Everything from the line containing "orld-leading human technology and" through the last line of the data below should be set down exactly, and nothing else.
———
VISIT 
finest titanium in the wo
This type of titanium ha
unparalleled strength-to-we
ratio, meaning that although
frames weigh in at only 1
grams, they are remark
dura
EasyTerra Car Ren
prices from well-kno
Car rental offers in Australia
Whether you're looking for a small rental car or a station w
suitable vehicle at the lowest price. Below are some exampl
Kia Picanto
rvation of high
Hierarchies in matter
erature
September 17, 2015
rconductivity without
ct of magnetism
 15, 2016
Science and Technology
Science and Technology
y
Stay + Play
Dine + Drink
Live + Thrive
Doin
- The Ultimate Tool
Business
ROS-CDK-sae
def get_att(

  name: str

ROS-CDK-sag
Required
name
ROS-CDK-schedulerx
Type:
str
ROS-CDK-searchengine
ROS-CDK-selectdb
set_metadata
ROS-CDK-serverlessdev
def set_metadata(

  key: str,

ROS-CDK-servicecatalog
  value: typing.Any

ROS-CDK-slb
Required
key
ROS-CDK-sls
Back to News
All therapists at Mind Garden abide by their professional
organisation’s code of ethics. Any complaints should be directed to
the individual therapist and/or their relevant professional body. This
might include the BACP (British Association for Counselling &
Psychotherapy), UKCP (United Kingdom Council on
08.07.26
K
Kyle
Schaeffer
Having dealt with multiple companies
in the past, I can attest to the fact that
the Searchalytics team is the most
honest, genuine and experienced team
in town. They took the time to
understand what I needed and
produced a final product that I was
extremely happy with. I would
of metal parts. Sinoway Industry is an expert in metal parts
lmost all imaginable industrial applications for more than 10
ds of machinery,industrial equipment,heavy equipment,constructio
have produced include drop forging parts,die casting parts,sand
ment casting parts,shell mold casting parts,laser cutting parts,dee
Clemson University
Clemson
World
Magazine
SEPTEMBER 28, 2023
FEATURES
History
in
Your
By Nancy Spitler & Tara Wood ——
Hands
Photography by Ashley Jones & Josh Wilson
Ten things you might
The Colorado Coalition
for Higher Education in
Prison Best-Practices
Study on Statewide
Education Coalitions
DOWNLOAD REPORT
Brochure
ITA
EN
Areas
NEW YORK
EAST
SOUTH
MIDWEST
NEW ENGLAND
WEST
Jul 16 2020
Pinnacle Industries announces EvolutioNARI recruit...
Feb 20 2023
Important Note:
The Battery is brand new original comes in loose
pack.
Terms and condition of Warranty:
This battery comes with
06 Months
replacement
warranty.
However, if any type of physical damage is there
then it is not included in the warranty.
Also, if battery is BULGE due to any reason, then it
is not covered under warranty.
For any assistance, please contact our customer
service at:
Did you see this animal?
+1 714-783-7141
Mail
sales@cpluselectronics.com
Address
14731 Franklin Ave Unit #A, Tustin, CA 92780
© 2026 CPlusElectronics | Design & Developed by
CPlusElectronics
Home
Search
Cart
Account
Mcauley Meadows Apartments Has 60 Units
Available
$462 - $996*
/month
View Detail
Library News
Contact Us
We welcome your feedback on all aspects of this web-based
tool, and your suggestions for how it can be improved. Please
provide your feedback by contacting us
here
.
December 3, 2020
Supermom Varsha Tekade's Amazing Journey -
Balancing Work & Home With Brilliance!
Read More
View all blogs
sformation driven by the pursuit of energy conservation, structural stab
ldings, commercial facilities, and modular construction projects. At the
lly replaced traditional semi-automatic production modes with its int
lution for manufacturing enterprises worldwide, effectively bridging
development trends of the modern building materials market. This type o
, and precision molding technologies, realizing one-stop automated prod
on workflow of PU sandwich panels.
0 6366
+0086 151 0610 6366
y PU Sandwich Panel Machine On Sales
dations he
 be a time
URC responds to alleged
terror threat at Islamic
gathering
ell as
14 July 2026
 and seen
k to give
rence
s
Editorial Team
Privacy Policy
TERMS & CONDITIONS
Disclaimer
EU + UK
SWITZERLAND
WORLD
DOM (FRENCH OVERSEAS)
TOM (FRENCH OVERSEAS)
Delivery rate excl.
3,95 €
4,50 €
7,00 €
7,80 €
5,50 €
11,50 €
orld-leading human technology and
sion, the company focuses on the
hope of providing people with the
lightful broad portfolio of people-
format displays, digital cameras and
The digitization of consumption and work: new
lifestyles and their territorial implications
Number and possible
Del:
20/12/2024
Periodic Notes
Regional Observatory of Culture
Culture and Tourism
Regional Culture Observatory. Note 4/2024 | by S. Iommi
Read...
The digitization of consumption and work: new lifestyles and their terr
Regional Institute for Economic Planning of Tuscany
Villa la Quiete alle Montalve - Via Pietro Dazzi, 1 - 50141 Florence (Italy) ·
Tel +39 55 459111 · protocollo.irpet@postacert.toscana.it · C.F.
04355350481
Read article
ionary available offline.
———
Answer to the exercise:
orld-leading human technology and
sion, the company focuses on the
hope of providing people with the
lightful broad portfolio of people-
format displays, digital cameras and
The digitization of consumption and work: new
lifestyles and their territorial implications
Number and possible
Del:
20/12/2024
Periodic Notes
Regional Observatory of Culture
Culture and Tourism
Regional Culture Observatory. Note 4/2024 | by S. Iommi
Read...
The digitization of consumption and work: new lifestyles and their terr
Regional Institute for Economic Planning of Tuscany
Villa la Quiete alle Montalve - Via Pietro Dazzi, 1 - 50141 Florence (Italy) ·
Tel +39 55 459111 · protocollo.irpet@postacert.toscana.it · C.F.
04355350481
Read article
ionary available offline.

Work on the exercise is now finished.